Remember, this is a weekly feature during which commenter Rocket spreads his NHL knowledge so we don't have to. Rocket?
Hocku of the week
How can it be possible
That Tim Thomas can look
So horrible, yet so great?
Fartistry in Motion
A few weeks ago my wife, Rockette, dragged me to an art museum. Rockette is deeply invested in art and is making a career out of studying material culture. I am much less interested in art and much more willing to act like an adolescent. As such, when she told me that she wanted us to go to the art museum I asked her why she thought it was so important that we go to a “fart museum.”
Despite Rockette’s best efforts at expanding my horizons and deepening my appreciation for the beauty in life, I refused to be moved from my childish absurdities. At the museum, while Rockette drank in the cornucopia of paintings and carving and sculptures, I went around looking for pictures of naked chicks. After an interminable period, she finally had enough and we headed home. Once in the car, an obviously reenergized and gratified Rockette made the mistake of asking me what I thought about our sojourn. I was not to be found with Denny Green, as I did not take the high road. I told her that my only regret about the “fart museum” was that I did not have a can of beans before we went so that I could leave behind a few priceless “fartifacts.”
Oftentimes Rockette seems sad to be married.
Despite – or perhaps because of – my decided lack of maturity, Rockette willingly attends hockey games with me without (too much) complaint. As of late, we have been treated to some exceptional hockey, much of which has been the product of Tim Thomas.
Thomas is, of course, the main man between the pipes for the Boston Bruins and he is having the type of year that can only be described like this. While it is hardly a complete surprise that the former Vezina Trophy winner might have a very good season, it is a bit shocking that Thomas would do so. Last year, the late bloomer managed a mediocre season after signing what looked like a gassy albatross of a contract with the Bruins. He is not a particularly technically sound goaltender, so when complacency seemed to set in it looked like the Bruins were stuck with an ugly cap hit.
No so. Yet, Thomas is not just having a great season, he is having a historic season. For every 20 shots he faces he is stopping 19 of them. If his save percentage continues to hold it will be an NHL record, and his less-than-two goals against average is nothing to sneeze at either. As noted above, he is not a master technician, which means that this ridiculous year is not the product of sound fundamentals and good angles but of the sheer doggedness and desperation that produces saves like this and these.
I am a bad husband who did not take the time to share and enjoy the many wonderful works of art at the museum with Rockette. When our marriage eventually dissolves I know full well that it will have been my fault for not appreciating her and what she has brought into my life.* While I have missed my chance, I urge all hockey fans not to miss theirs. Boston plays Detroit this Sunday on NBC’s game of the week. If you haven’t already, you need to see Tim Thomas in action during this historic season.
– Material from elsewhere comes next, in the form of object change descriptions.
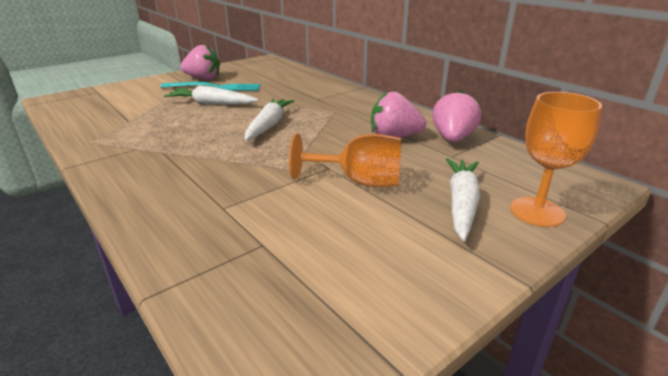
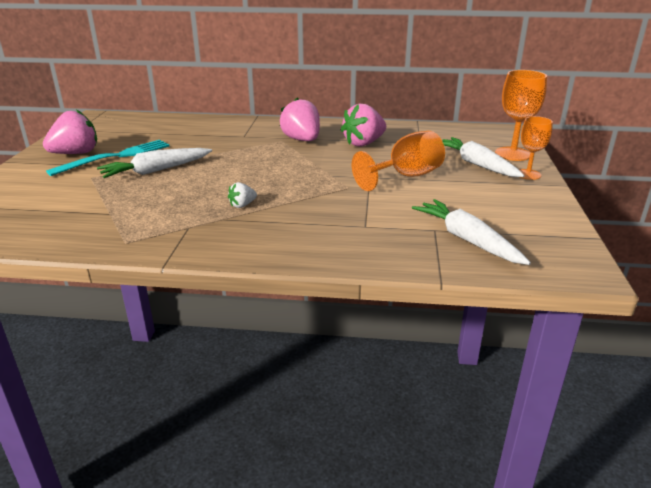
camera: 45 degrees left, 0 degrees up
white carrot [245,98,294,141] -> white carrot moved to [412,199,531,265]
pink strawberry [432,90,481,142] -> pink strawberry moved to [280,97,320,141]
none -> white strawberry [228,182,257,208]
none -> orange goblet [519,116,553,180]

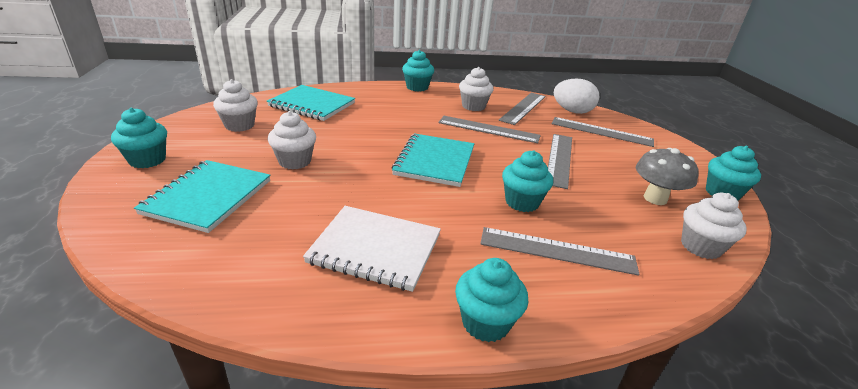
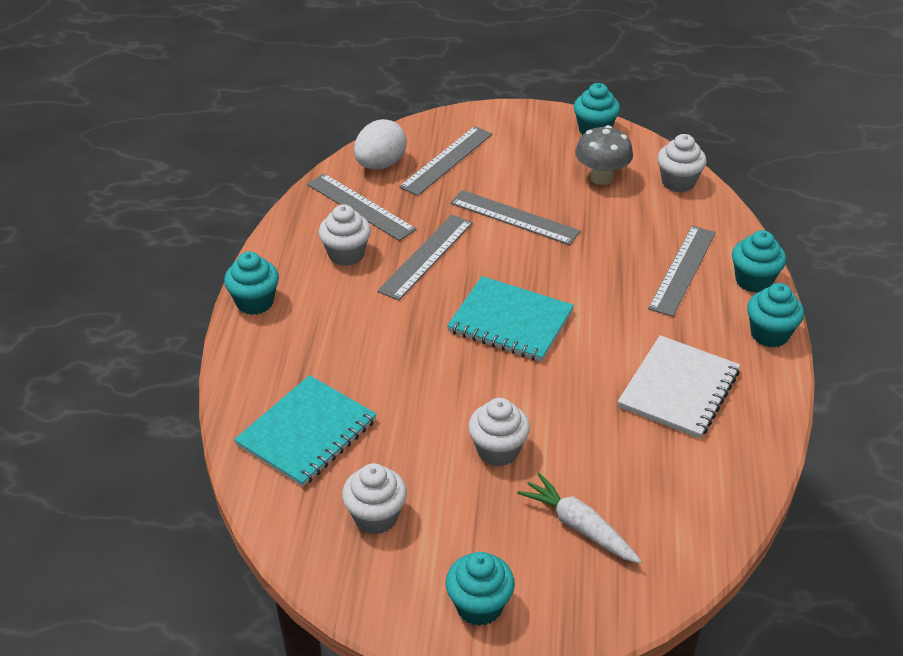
camera: 75 degrees left, 10 degrees up
turquoise notebook [134,160,271,233] -> white carrot [517,473,642,564]
turquoise cupcake [502,150,553,212] -> turquoise cupcake moved to [732,230,786,293]

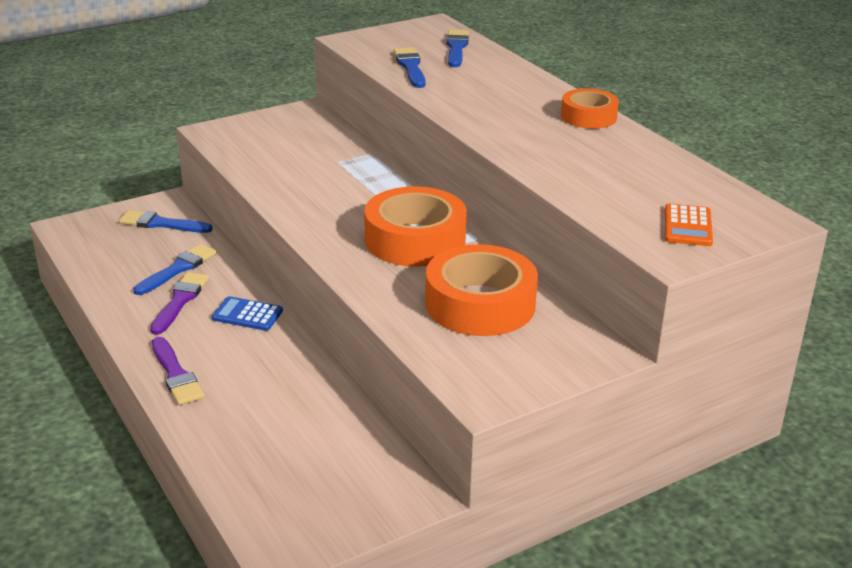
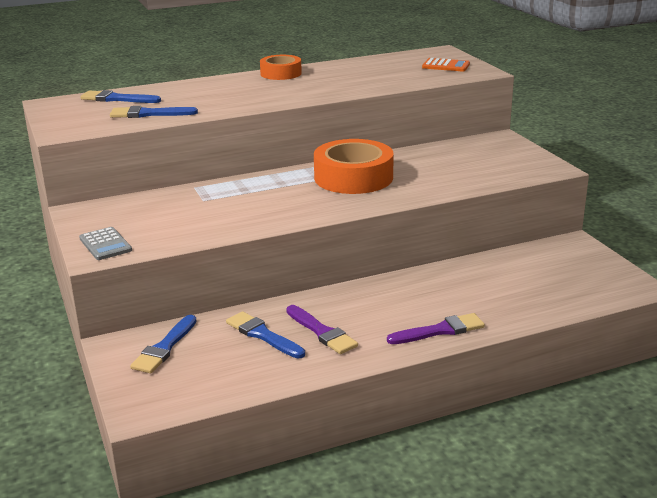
camera: 80 degrees left, 5 degrees down
purple brush [150,272,209,335] -> purple brush turned 150 degrees counterclockwise [286,305,358,354]
blue calculator [212,296,283,331] -> none
orange tape [425,244,538,336] -> none
none -> grey calculator [79,227,132,260]

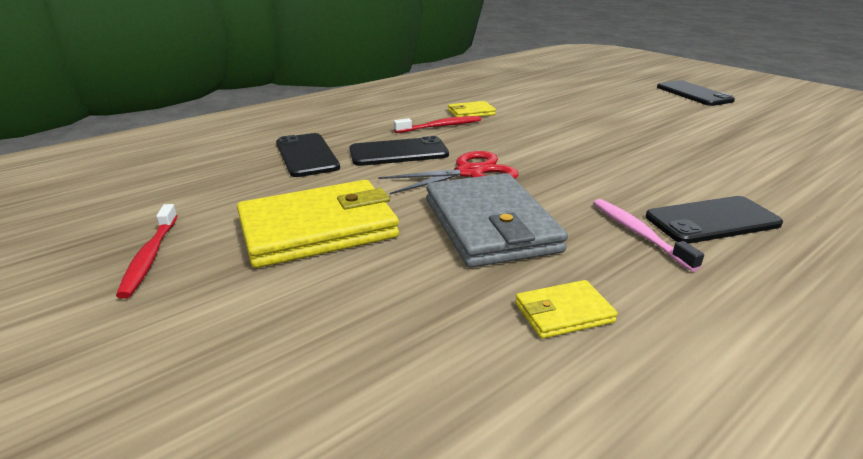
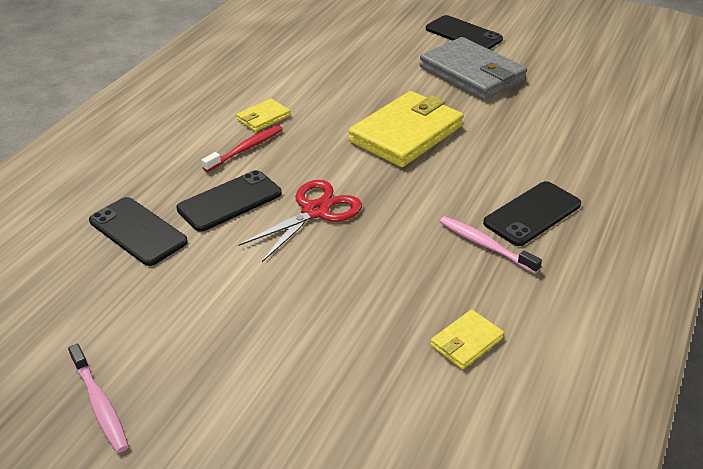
camera: 25 degrees left, 10 degrees up
red toothbrush [116,204,177,299] -> pink toothbrush [68,344,129,453]
yellow wallet [237,180,399,268] -> yellow wallet moved to [348,91,464,167]
grey wallet [426,173,568,268] -> grey wallet moved to [420,37,527,100]

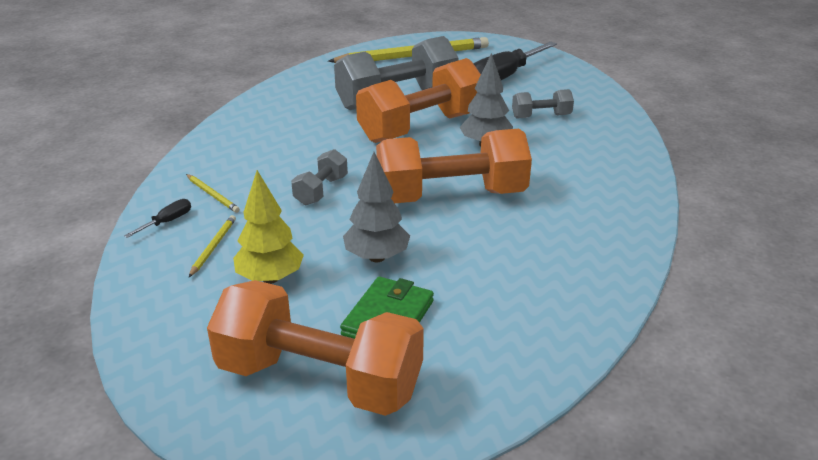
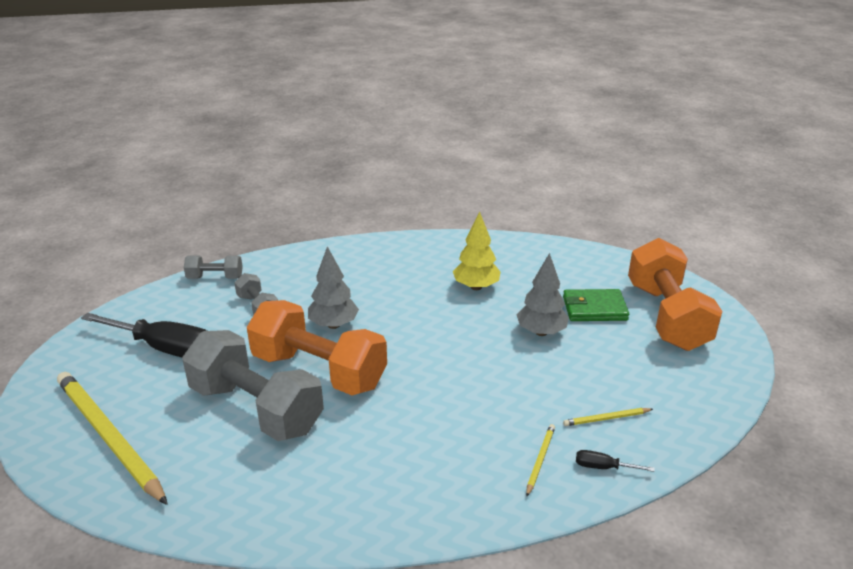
camera: 115 degrees left, 0 degrees up
yellow tree [233,170,304,284] -> yellow tree moved to [453,211,501,290]
grey dumbbell [291,149,348,205] -> grey dumbbell moved to [184,255,243,279]
orange dumbbell [376,129,532,203] -> none

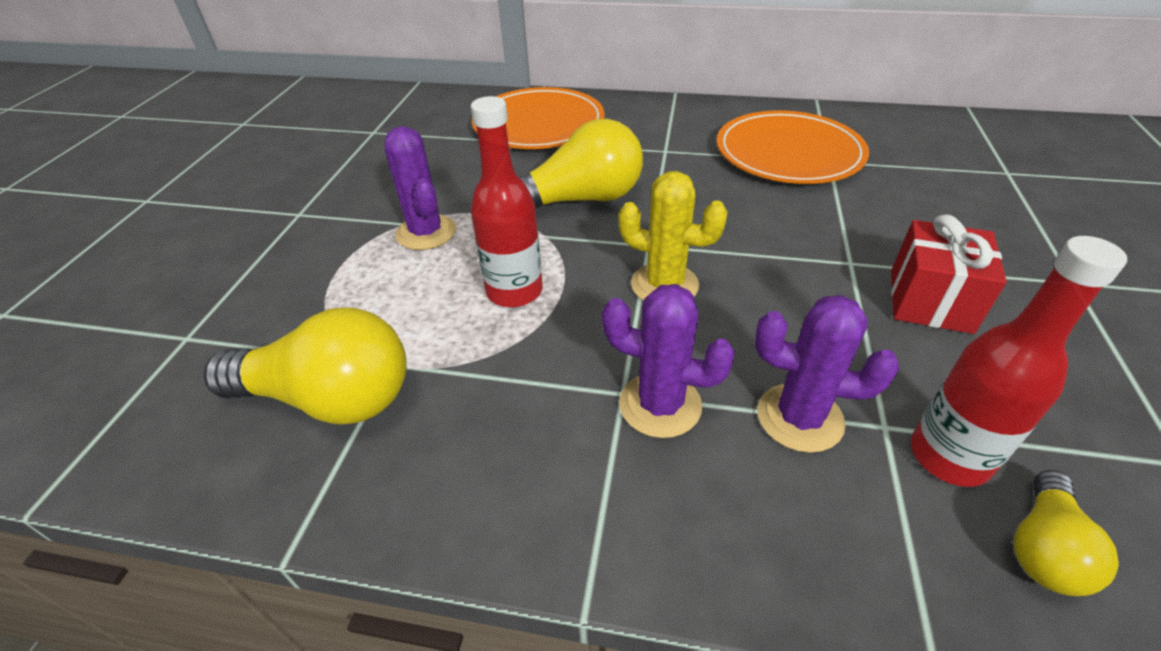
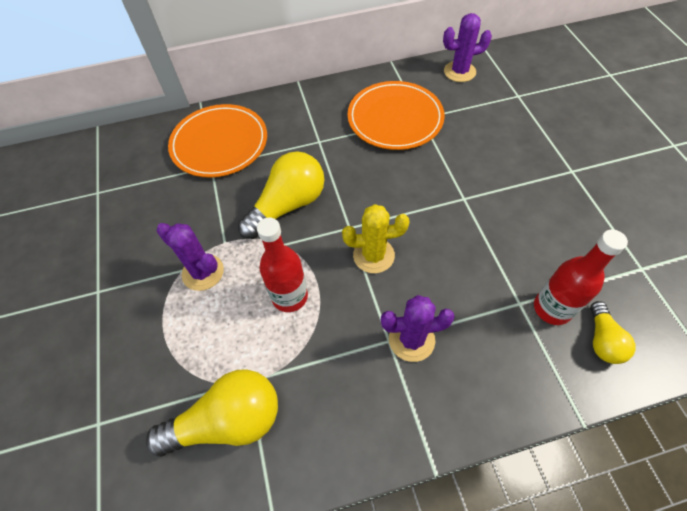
camera: 25 degrees left, 15 degrees up
purple cactus [755,295,899,453] -> purple cactus moved to [443,13,492,82]
red gift [891,214,1007,334] -> none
He is currently the greatest “fartifact” in the NHL right now.
*To any and all divorce lawyers in the future, this is not an admission of guilt on my part. I do not know where her
missing jewelry is, who has been prank calling my mother-in-law, nor do I know how those other lady’s unmentionables got into my glove compartment. I have never heard of any Swiss bank accounts and, for the purposes of calculating alimony, I have made $357 on average each of the past three years.